Do you have reluctant writers in the house? Maybe you can entice them with an easy assignment: an acrostic poem about themselves because, you know, it's pretty easy to write about ourselves.
1. Have them write their names vertically on a sheet of paper. 

J

A

N

E

S

S

A


2. Ask them to write descriptive phrases of themselves for each letter. Janessa's looks like this:

Jr is my nickname that my dad gave to me when I was little. It stands for Janessa Renae.

A
crazy human being (that can sometimes be annoying)

N
ever has, never will like going to bed

E
ats lots of baked oatmeal because it is very "rumbly to my tumbly"

S
ugar is what I like best because it is good to eat but it is not good for you.

S
hopping is fun to do with Grandmom because she gets me anything I want.

A
n actress

3. You have a choice here. You can accept the acrostics "as is," or you can encourage your writers to go beyond the first phrases spilled out on paper, revising some or all of the lines to make them more descriptive. Some kids will be open to toying with their work after setting it aside for a day.

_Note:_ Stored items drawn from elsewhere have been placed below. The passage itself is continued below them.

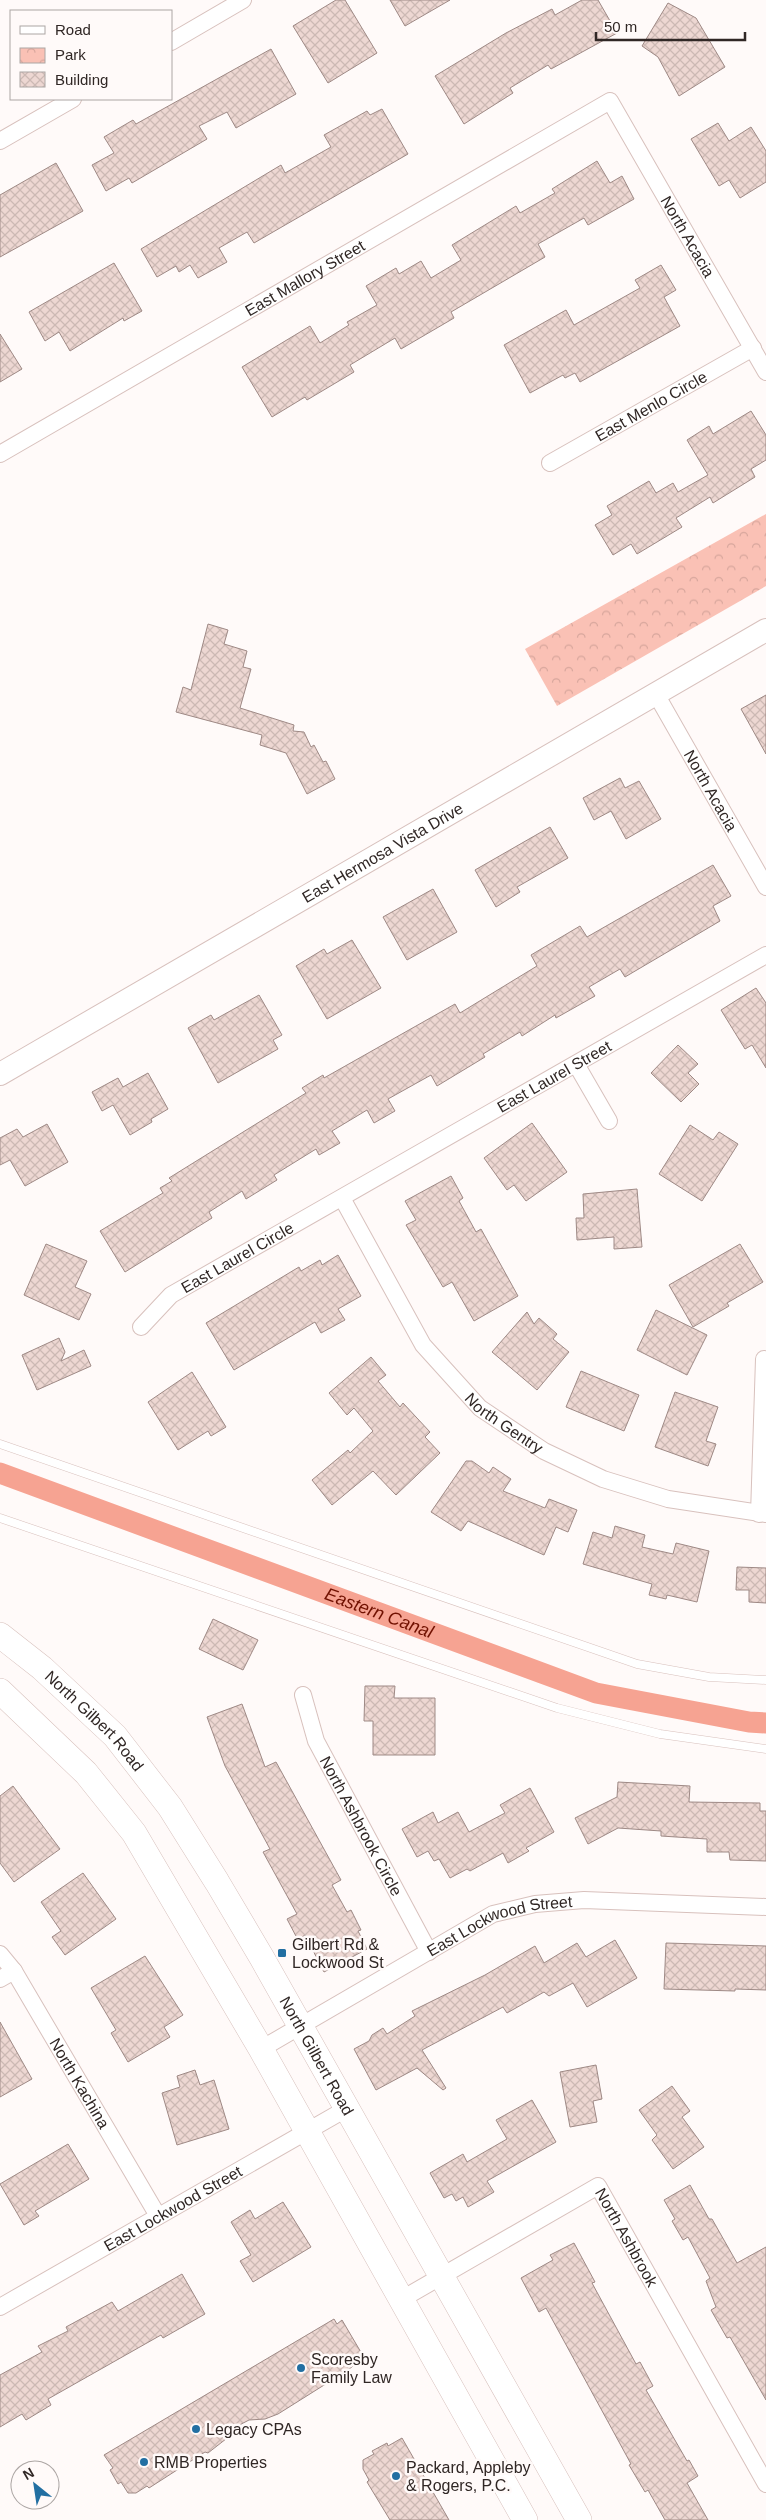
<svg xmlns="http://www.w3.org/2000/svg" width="766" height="2520" font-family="Helvetica,sans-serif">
<defs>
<pattern id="park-crowns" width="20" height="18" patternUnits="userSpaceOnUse" patternTransform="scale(1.25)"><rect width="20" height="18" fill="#fac1b5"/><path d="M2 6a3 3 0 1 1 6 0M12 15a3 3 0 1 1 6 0" fill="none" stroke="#d7a69c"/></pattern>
<pattern id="building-cross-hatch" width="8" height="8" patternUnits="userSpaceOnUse" patternTransform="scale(1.25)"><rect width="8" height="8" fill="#edd7d2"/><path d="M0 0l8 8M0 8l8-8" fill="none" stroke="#ccb9b4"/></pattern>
</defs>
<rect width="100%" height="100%" fill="#fffaf9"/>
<path fill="url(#park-crowns)" d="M766,514V586L557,706L525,649Z"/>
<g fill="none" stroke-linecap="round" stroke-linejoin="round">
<path stroke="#f6a392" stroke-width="21" id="s1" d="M0,1473L596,1693L749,1722L766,1723"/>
</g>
<g fill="url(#building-cross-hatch)" stroke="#9e8985">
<path d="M336,0H345L377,53L328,83L293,26Z"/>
<path d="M390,0H450L405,26Z"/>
<path d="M582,0H598L617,33L551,69L548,65L510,88L513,93L464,124L435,76L506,33L552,9L555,15Z"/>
<path d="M668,3L696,18L725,67L679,96L658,57L642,46Z"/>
<path d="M271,49L296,94L236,128L227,112L199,126L207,139L132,183L129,178L106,191L92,165L114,153L104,137L133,120L136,124Z"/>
<path d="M382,109L408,154L254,243L247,232L219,248L227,262L198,278L190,265L179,272L176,266L157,277L141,249L281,165L285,173L331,147L324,135L367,111L370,115Z"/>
<path d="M718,123L729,141L751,127L766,151V182L740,198L729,180L719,186L691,139Z"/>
<path d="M597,161L610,183L622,176L634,199L588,225L584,218L538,244L545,257L451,312L454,318L401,349L395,338L350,365L354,372L307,400L305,397L272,417L242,367L310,326L320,343L349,325L347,322L377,305L366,286L396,268L399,274L421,261L431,278L461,260L452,245L516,206L520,213L555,193L552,189Z"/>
<path d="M56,163L83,211L0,257V195Z"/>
<path d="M114,263L142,311L124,321L123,318L70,351L59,332L45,341L29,312Z"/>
<path d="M661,265L676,290L664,297L680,326L580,382L575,373L565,378L563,375L530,393L504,345L566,310L574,325L640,288L635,280Z"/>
<path d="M0,334L22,369L0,382Z"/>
<path d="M751,411L766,435V460L751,469L755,477L713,503L710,497L676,518L682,527L637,554L631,544L613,555L595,525L612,515L607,506L649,481L656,493L673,483L678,492L708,475L687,440L709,426L713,434Z"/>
<path d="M208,624L228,630L224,644L247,651L243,667L251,669L240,708L294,725L293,731L304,732L311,747L314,745L323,762L326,761L335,779L307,794L286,753L260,745L262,735L176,712L183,687L191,690Z"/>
<path d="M766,695V754L741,709Z"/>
<path d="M620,778L625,788L639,781L661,819L626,839L611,811L594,820L583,798Z"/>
<path d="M550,827L568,858L517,887L520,892L496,907L475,870Z"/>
<path d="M713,865L731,896L713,906L720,921L625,977L620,969L589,987L595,996L556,1018L555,1015L522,1036L520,1032L483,1054L485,1057L437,1086L431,1075L388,1099L395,1111L374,1123L367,1110L332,1131L340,1143L319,1155L316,1149L274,1175L277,1180L246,1199L242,1191L209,1212L212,1218L125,1272L100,1231L163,1193L160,1188L172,1181L169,1178L306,1093L302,1088L323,1075L324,1078L455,1004L460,1013L537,966L531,955L580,926L587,937Z"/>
<path d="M433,889L457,932L407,960L383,917Z"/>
<path d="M352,940L381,988L327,1019L296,966L324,949L327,954Z"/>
<path d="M756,988L766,1003V1068L752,1045L745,1049L721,1010Z"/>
<path d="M259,995L282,1035L273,1040L278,1049L218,1083L188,1028L211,1015L214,1020Z"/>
<path d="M678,1045L698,1064L688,1073L699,1084L681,1102L651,1073Z"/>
<path d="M148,1073L168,1109L151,1119L152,1122L130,1135L113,1105L102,1111L92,1092L118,1078L123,1087Z"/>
<path d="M532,1123L567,1172L526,1201L514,1185L507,1190L484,1158Z"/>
<path d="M47,1124L68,1162L25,1186L10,1160L0,1165V1138L17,1129L23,1137Z"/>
<path d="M690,1125L713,1140L719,1132L738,1144L702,1201L659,1174Z"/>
<path d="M451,1176L463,1198L459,1201L476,1232L481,1229L518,1296L474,1321L452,1282L443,1287L406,1225L416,1220L405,1201Z"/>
<path d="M637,1189L642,1247L614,1249V1237L577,1240L576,1218H584L583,1194Z"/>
<path d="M46,1244L87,1261L75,1287L91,1294L79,1320L24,1295Z"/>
<path d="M740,1244L763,1282L727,1303L729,1306L693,1327L669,1285Z"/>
<path d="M338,1255L361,1296L338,1309L345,1320L321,1333L315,1322L234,1370L206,1323L299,1267L301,1271L320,1260L322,1265Z"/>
<path d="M656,1310L707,1335L687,1375L637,1350Z"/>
<path d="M527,1312L534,1324L539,1318L557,1334L553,1339L569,1352L537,1390L492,1352Z"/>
<path d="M59,1338L65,1352L61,1361L84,1350L91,1366L37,1390L22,1355Z"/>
<path d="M371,1357L386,1375L378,1381L400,1407L403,1403L430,1432L425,1437L440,1453L396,1495L373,1471L332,1505L312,1480L348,1450L350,1453L373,1431L354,1408L347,1415L329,1393Z"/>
<path d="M581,1371L639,1395L624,1431L566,1407Z"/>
<path d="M192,1372L226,1427L211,1436L208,1431L178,1450L148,1402Z"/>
<path d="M675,1392L718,1407L706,1441L716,1444L708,1466L655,1447Z"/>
<path d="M466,1461H472L489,1473L493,1467L511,1479L503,1491L545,1508L549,1499L577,1510L568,1532L556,1527L544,1555L468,1521L461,1531L431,1512Z"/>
<path d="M615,1526L645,1535L642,1547L673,1554L676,1543L709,1551L697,1602L667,1595L666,1599L649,1595L652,1584L583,1564L593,1532L612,1538Z"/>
<path d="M737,1567L766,1568V1603L749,1602V1590H736Z"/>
<path d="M213,1619L258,1640L243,1670L199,1649Z"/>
<path d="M365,1686H395L394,1698H435V1755H373V1721H364Z"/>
<path d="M242,1704L265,1767L276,1762L341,1880L332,1885L347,1912L351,1910L361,1930L358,1931L367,1949L324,1972L305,1935L298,1940L287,1919L297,1914L263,1852L270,1849L225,1766L207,1717Z"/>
<path d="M618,1782L690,1786L689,1802L760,1803V1811H766V1861L730,1860L729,1852H707V1839L661,1836V1831L618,1828L588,1844L575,1818L617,1797Z"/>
<path d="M13,1786L60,1849L14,1882L0,1863V1796Z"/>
<path d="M530,1788L554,1832L526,1848L529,1851L508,1863L503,1853L470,1871L467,1869L450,1878L439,1859L434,1861L428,1851L417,1857L402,1829L433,1812L438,1823L458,1812L469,1832L505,1813L500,1805Z"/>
<path d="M83,1873L116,1919L65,1955L52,1937L61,1931L41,1902Z"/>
<path d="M615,1940L637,1978L587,2007L573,1983L549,1996L544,1992L507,2013L503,2007L422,2050L446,2088L443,2090L417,2068L376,2090L354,2049L369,2041L372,2035L383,2028L387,2034L415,2016L412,2011L485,1975L535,1946L544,1963L577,1943L586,1957Z"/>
<path d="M666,1943L766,1946V1990L735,1989V1991L664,1989Z"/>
<path d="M145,1956L183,2015L164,2027L170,2037L128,2062L111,2033L116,2030L91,1988Z"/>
<path d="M0,2022L32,2079L0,2097Z"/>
<path d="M596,2065L602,2099L593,2101L597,2122L570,2127L560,2072Z"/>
<path d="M195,2070L200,2085L214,2080L229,2129L177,2145L162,2093L180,2087L177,2076Z"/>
<path d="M672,2086L690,2111L682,2117L704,2147L673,2169L652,2140L657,2135L639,2110Z"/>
<path d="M532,2100L556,2142L487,2181L494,2192L468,2207L463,2197L456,2201L452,2194L444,2198L430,2173L463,2154L467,2162L507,2139L496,2120Z"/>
<path d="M68,2144L89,2179L35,2211L39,2216L24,2225L0,2184Z"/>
<path d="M690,2185L709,2219H712L737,2263L766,2247V2400L730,2337L727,2338L711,2310L716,2307L706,2281L710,2278L688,2237L683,2240L672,2221L675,2219L664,2200Z"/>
<path d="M283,2202L311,2247L253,2282L240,2261L251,2255L231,2222L250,2210L255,2219Z"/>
<path d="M574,2243L595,2282L592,2283L636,2364L640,2362L653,2386L646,2390L687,2461L689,2460L698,2476L687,2483L708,2520H665L648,2490L645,2492L629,2465L631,2464L546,2308L539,2312L521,2278L553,2260L550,2255Z"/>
<path d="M182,2274L205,2314L163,2338L161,2335L48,2399L51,2405L26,2420L22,2414L0,2427V2375L42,2352L38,2346L68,2331L66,2327L112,2302L118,2311Z"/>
<path d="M334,2319L337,2324L342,2320L362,2354L357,2357L359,2361L348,2370L278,2414L265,2419L249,2420L228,2431L231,2435L208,2453L205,2452L149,2488L147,2486L136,2493H128L121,2482L118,2484L110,2470L113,2468L104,2455Z"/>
<path d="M402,2438L449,2520H390L367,2482L369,2480L363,2469V2460L374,2454L372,2451L387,2443L388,2446Z"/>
</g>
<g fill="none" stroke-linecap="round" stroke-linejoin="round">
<defs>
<g id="lane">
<path d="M0,1444L637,1664L709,1677L766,1680"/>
<path d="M0,1518L557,1708L660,1734L766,1749"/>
</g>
<g id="street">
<path d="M171,42L243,0"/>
<path d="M0,141L73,99"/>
<path id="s2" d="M0,454L610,101L766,372"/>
<path id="s3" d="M550,463L753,348"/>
<path id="s4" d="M656,694L766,887"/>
<path d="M576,1064L609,1121"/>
<path id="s5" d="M342,1198L423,1345L480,1408L544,1451L603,1479L668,1499L766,1514"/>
<path id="s6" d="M141,1327L171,1295L766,955"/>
<path d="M759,1514L764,1359"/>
<path id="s7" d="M303,1695L316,1741L429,1952"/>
<path id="s8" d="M0,1954L14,1971L158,2216"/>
<path d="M0,1979L14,1971"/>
<path id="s9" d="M261,2049L493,1914L535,1904L584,1900L766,1907"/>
<path id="s10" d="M402,2299L598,2186L766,2484"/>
<path id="s11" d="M0,2307L346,2109"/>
</g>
<g id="secondary">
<path id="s12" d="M0,1074L766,630"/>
</g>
<g id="primary">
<path id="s13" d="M0,1635L42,1668L115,1736L170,1807L217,1882L262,1958L579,2520"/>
<path d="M0,1691L86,1773L134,1833L261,2049L525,2520"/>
</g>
</defs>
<use href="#lane" stroke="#d8c1bd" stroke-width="9"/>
<use href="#street" stroke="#d8c1bd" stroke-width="18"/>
<use href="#secondary" stroke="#d8c1bd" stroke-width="24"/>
<use href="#primary" stroke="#d8c1bd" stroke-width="26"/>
<use href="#lane" stroke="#fff" stroke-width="8"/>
<use href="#street" stroke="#fff" stroke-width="16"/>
<use href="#secondary" stroke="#fff" stroke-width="22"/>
<use href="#primary" stroke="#fff" stroke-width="25"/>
</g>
<g fill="#226fa2" stroke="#fffaf9" stroke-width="2">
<rect x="277" y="1948" width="10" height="10" rx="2.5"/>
<circle cx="301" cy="2368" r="5"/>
<circle cx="196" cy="2429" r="5"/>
<circle cx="144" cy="2462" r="5"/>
<circle cx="396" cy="2476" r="5"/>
</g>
<g text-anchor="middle" stroke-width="5" stroke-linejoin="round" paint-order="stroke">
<g font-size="16" fill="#302725" stroke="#fffaf9">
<text dy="6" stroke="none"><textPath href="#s2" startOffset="861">North Acacia</textPath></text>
<text dy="6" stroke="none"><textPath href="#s2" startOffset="352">East Mallory Street</textPath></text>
<text dy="6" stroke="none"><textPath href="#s3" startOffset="116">East Menlo Circle</textPath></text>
<text dy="6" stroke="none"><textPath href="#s4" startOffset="111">North Acacia</textPath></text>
<text dy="6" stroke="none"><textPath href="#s12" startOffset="442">East Hermosa Vista Drive</textPath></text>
<text dy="6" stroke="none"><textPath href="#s6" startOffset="485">East Laurel Street</textPath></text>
<text dy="6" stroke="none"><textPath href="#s6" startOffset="120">East Laurel Circle</textPath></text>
<text dy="6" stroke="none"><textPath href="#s5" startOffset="281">North Gentry</textPath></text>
<text dy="6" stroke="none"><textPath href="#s13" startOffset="128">North Gilbert Road</textPath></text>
<text dy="6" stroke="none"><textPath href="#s7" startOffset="144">North Ashbrook Circle</textPath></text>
<text dy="6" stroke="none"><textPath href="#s9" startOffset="271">East Lockwood Street</textPath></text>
<text dy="6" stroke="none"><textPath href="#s13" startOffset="532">North Gilbert Road</textPath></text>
<text dy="6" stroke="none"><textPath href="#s8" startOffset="152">North Kachina</textPath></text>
<text dy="6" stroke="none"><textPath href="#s11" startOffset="199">East Lockwood Street</textPath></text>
<text dy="6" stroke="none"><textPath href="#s10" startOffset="285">North Ashbrook</textPath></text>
</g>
<g font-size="16" fill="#302725" stroke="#fffaf9" text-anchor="start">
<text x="292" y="1950">Gilbert Rd &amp;<tspan x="292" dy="18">Lockwood St</tspan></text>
<text x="311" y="2365">Scoresby<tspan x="311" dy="18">Family Law</tspan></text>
<text x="206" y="2435">Legacy CPAs</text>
<text x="154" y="2468">RMB Properties</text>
<text x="406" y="2473">Packard, Appleby<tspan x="406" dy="18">&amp; Rogers, P.C.</tspan></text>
</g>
<g font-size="18" font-style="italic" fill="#711101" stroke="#fffaf9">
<text dy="6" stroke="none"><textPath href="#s1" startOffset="404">Eastern Canal</textPath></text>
</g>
</g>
<rect x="10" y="10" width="162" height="90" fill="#fffaf9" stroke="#aca6a4"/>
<rect x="20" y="26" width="25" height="8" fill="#ffffff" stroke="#aca6a4"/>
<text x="55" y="35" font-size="15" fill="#302725">Road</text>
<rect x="20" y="48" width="25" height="15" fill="url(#park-crowns)" stroke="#aca6a4"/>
<text x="55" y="60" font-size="15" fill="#302725">Park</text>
<rect x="20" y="72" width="25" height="15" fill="url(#building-cross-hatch)" stroke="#aca6a4"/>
<text x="55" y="85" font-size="15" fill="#302725">Building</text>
<g transform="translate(35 2485) rotate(330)"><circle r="24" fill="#fffaf9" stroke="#aca6a4"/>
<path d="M0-4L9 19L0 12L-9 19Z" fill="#226fa2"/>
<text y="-8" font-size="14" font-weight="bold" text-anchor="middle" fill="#302725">N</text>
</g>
<path d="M596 32v8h149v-8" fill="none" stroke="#302725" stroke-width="2.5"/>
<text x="604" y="32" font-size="15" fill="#302725" stroke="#fffaf9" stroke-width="4" paint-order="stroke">50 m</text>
</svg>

Others might need a little push to revise. For them, you can make specific rules. Let's think of a few possibilities.
  • No word may be repeated.
  • The acrostic must include at least one strong verb, adjective, and adverb.
  • Include alliteration in one line.
A related idea:
Make an acrostic poem for something else you are studying. It could be a time period (Revolutionary War), a person (George Washington), a place (Pennsylvania), anything really.